Une alliance contre les forces du mal ?
Avec Nero, les auteurs proposent un récit qui mêle croisades et ésotérisme. Ils offrent une vision différente de celle qui est habituellement présentée en Occident, celle des Croisés.
Ils retiennent, pour cette histoire dans l’Histoire, un guerrier arabe qui a vécu des événements terribles et en reste traumatisé.
Avec un poignard, un père trace des signes sur le front de son fils avant de le sacrifier. Lorsque l’adolescent le supplie de l’épargner, son père prend l’exemple d’Abraham qui n’a pas hésité. Alors que le coup fatal va être donné, le garçon saisi le poignard de l’homme qui le tient agenouillé et le plante dans le cœur de son bourreau, déclenchant un cataclysme. Il se retrouve seul marqué à jamais au front.
En Syrie, c’est la 58ème année de guerre en cet an 551 de l’Hégire. Nero se bat comme un lion contre les Francs alors que le reste de son armée se replie. Il est désarçonné et va être tué quand un Croisé lui sauve la vie. Celui-ci connaît la signification des cicatrices. Il veut trouver cette grotte, près de Damas, et compte sur Nero pour le guider. Sur le chemin, ils sont contraints de s’arrêter près d’un groupe qui rejoint le gros de l’armée qui marche vers la forteresse de Tell Bashir pour l’assiéger.

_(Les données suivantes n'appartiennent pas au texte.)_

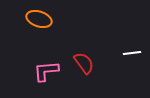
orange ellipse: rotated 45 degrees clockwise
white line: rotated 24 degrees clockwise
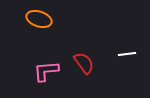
white line: moved 5 px left, 1 px down
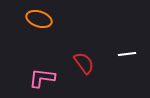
pink L-shape: moved 4 px left, 7 px down; rotated 12 degrees clockwise
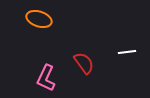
white line: moved 2 px up
pink L-shape: moved 4 px right; rotated 72 degrees counterclockwise
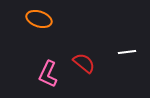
red semicircle: rotated 15 degrees counterclockwise
pink L-shape: moved 2 px right, 4 px up
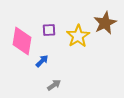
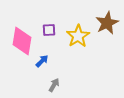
brown star: moved 2 px right
gray arrow: rotated 24 degrees counterclockwise
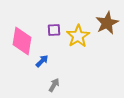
purple square: moved 5 px right
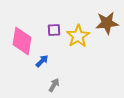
brown star: rotated 20 degrees clockwise
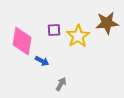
blue arrow: rotated 72 degrees clockwise
gray arrow: moved 7 px right, 1 px up
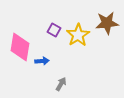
purple square: rotated 32 degrees clockwise
yellow star: moved 1 px up
pink diamond: moved 2 px left, 6 px down
blue arrow: rotated 32 degrees counterclockwise
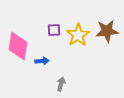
brown star: moved 8 px down
purple square: rotated 32 degrees counterclockwise
pink diamond: moved 2 px left, 1 px up
gray arrow: rotated 16 degrees counterclockwise
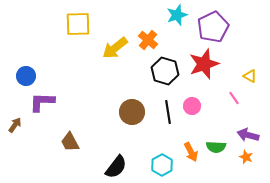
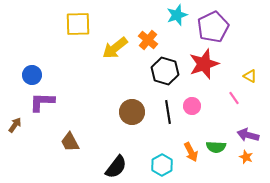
blue circle: moved 6 px right, 1 px up
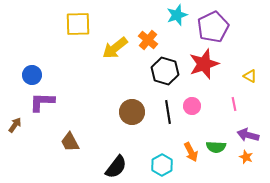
pink line: moved 6 px down; rotated 24 degrees clockwise
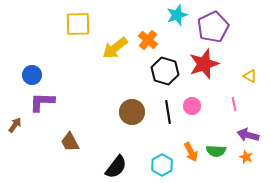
green semicircle: moved 4 px down
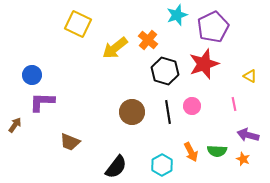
yellow square: rotated 28 degrees clockwise
brown trapezoid: rotated 40 degrees counterclockwise
green semicircle: moved 1 px right
orange star: moved 3 px left, 2 px down
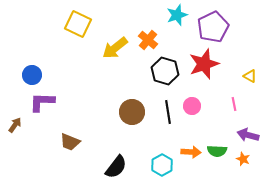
orange arrow: rotated 60 degrees counterclockwise
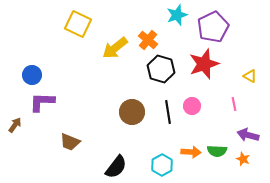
black hexagon: moved 4 px left, 2 px up
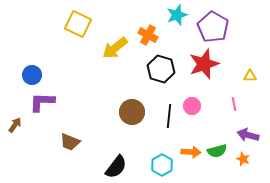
purple pentagon: rotated 16 degrees counterclockwise
orange cross: moved 5 px up; rotated 12 degrees counterclockwise
yellow triangle: rotated 32 degrees counterclockwise
black line: moved 1 px right, 4 px down; rotated 15 degrees clockwise
green semicircle: rotated 18 degrees counterclockwise
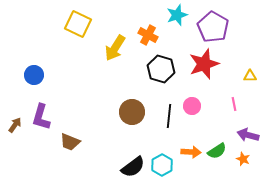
yellow arrow: rotated 20 degrees counterclockwise
blue circle: moved 2 px right
purple L-shape: moved 1 px left, 15 px down; rotated 76 degrees counterclockwise
green semicircle: rotated 18 degrees counterclockwise
black semicircle: moved 17 px right; rotated 15 degrees clockwise
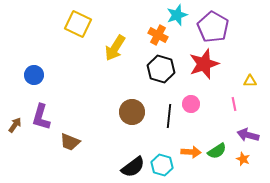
orange cross: moved 10 px right
yellow triangle: moved 5 px down
pink circle: moved 1 px left, 2 px up
cyan hexagon: rotated 15 degrees counterclockwise
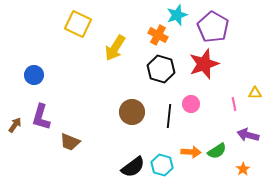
yellow triangle: moved 5 px right, 12 px down
orange star: moved 10 px down; rotated 16 degrees clockwise
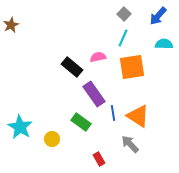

Alors que celui qui a fait prisonnier Nero part se rafraichir au point d’eau, ils sont attaqués et Nizarite, une guerrière, qui le délivre. Commence alors un chassé-croisé mortifère entre les deux hommes pour la maîtrise d’un secret qui…
Cette guerre en Syrie est présentée essentiellement du côté musulman. C’est la lutte contre les Francs qui se comportent en envahisseurs. Mais c’est aussi le combat de deux individus, deux personnalités qui n’appartiennent à aucun clan, qui ne sont pas viscéralement attachés à leur camp, à leur culture et surtout pas à la religion qu’ils devraient embrasser. Ils mènent leur propre quête pour un but mystérieux liés à des croyances, des dogmes très anciens. La violence des attitudes et des sentiments cadence leur relation.
Les scénaristes prennent comme point de départ et comme lieu de cristallisation des croyances ésotériques une grotte sur le mont Qassioun, celui qui domine Damas. D’après des manuscrits médiévaux arabes, c’est dans cette cavité que Caïn aurait tué Abel, lui donnant pour toujours le nom de grotte du Sang.
Le graphisme se partage entre quatre personnes, deux dessinateurs et deux coloristes. Le graphisme est impressionnant. Il est ainsi rendu par la dimension de l’album et par le choix de privilégier de grandes cases, voire des pleines pages pour rendre l’action plus visible, plus dynamique. Nombre de planches sont constituées de trois, quatre vignettes seulement. Les gros plans abondent, que ce soit ceux des protagonistes comme ceux des éléments d’action.
Si les personnages sont construits en quelques traits, les foules constituées de silhouettes, les expressions et les mouvements sont parfaitement rendus. Cependant, le sang coule et les blessures ne sont masquées. Les couleurs vives, chaudes, sont, à l’image du climat, très utilisées, rendant palpables les atmosphères tant intérieures qu’extérieures.
Un premier volume qui ouvre un récit sur une cascade d’actions, entre batailles et sièges, générant un climat ésotérique de toute beauté.
serge perraud
Emiliano Mammucari (scénario et dessin de l’acte 1), Matteo Mammucari (scénario), Alessio Avallone (dessin de l’acte 2), Luca Saponti & Adele Matera (couleur), Nero — Tome 1 : Obscurci est le soleil, ternes sont les étoiles, Dupuis, coll. “Grand Public”, février 2023, 144 p. — 23,50 €.